• [EXERCISE]
The listing below should be printed exactly, every line of it. Skip the pictures.

• [RECORDS FOR THE EXERCISE]

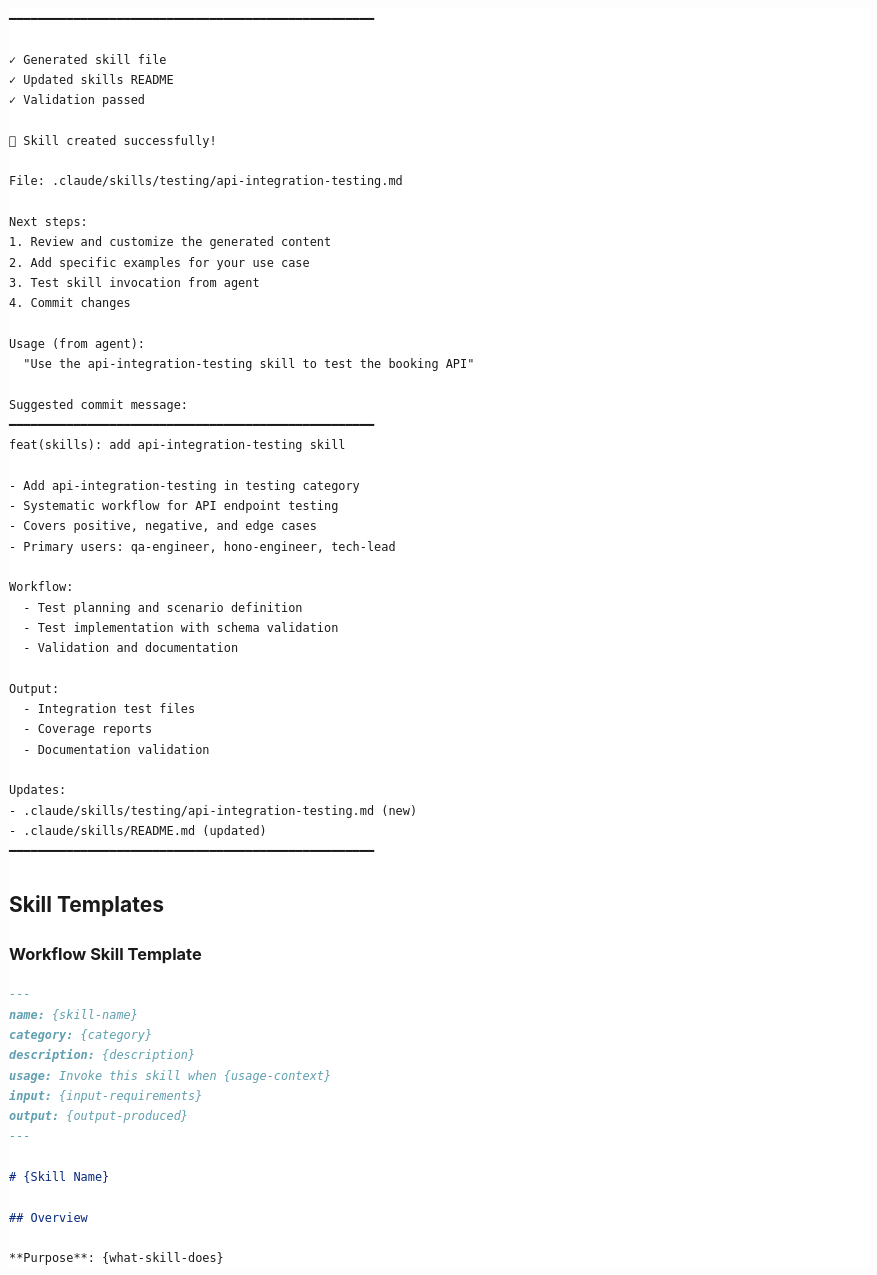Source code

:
 ```
━━━━━━━━━━━━━━━━━━━━━━━━━━━━━━━━━━━━━━━━━━━━━━━━━━━

✓ Generated skill file
✓ Updated skills README
✓ Validation passed

📄 Skill created successfully!

File: .claude/skills/testing/api-integration-testing.md

Next steps:
1. Review and customize the generated content
2. Add specific examples for your use case
3. Test skill invocation from agent
4. Commit changes

Usage (from agent):
  "Use the api-integration-testing skill to test the booking API"

Suggested commit message:
━━━━━━━━━━━━━━━━━━━━━━━━━━━━━━━━━━━━━━━━━━━━━━━━━━━
feat(skills): add api-integration-testing skill

- Add api-integration-testing in testing category
- Systematic workflow for API endpoint testing
- Covers positive, negative, and edge cases
- Primary users: qa-engineer, hono-engineer, tech-lead

Workflow:
  - Test planning and scenario definition
  - Test implementation with schema validation
  - Validation and documentation

Output:
  - Integration test files
  - Coverage reports
  - Documentation validation

Updates:
- .claude/skills/testing/api-integration-testing.md (new)
- .claude/skills/README.md (updated)
━━━━━━━━━━━━━━━━━━━━━━━━━━━━━━━━━━━━━━━━━━━━━━━━━━━
```

## Skill Templates

### Workflow Skill Template

```markdown
---
name: {skill-name}
category: {category}
description: {description}
usage: Invoke this skill when {usage-context}
input: {input-requirements}
output: {output-produced}
---

# {Skill Name}

## Overview

**Purpose**: {what-skill-does}
```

• [RESPONSE]
Source code

:
 ```
━━━━━━━━━━━━━━━━━━━━━━━━━━━━━━━━━━━━━━━━━━━━━━━━━━━

✓ Generated skill file
✓ Updated skills README
✓ Validation passed

📄 Skill created successfully!

File: .claude/skills/testing/api-integration-testing.md

Next steps:
1. Review and customize the generated content
2. Add specific examples for your use case
3. Test skill invocation from agent
4. Commit changes

Usage (from agent):
  "Use the api-integration-testing skill to test the booking API"

Suggested commit message:
━━━━━━━━━━━━━━━━━━━━━━━━━━━━━━━━━━━━━━━━━━━━━━━━━━━
feat(skills): add api-integration-testing skill

- Add api-integration-testing in testing category
- Systematic workflow for API endpoint testing
- Covers positive, negative, and edge cases
- Primary users: qa-engineer, hono-engineer, tech-lead

Workflow:
  - Test planning and scenario definition
  - Test implementation with schema validation
  - Validation and documentation

Output:
  - Integration test files
  - Coverage reports
  - Documentation validation

Updates:
- .claude/skills/testing/api-integration-testing.md (new)
- .claude/skills/README.md (updated)
━━━━━━━━━━━━━━━━━━━━━━━━━━━━━━━━━━━━━━━━━━━━━━━━━━━
```

## Skill Templates

### Workflow Skill Template

```markdown
---
name: {skill-name}
category: {category}
description: {description}
usage: Invoke this skill when {usage-context}
input: {input-requirements}
output: {output-produced}
---

# {Skill Name}

## Overview

**Purpose**: {what-skill-does}
```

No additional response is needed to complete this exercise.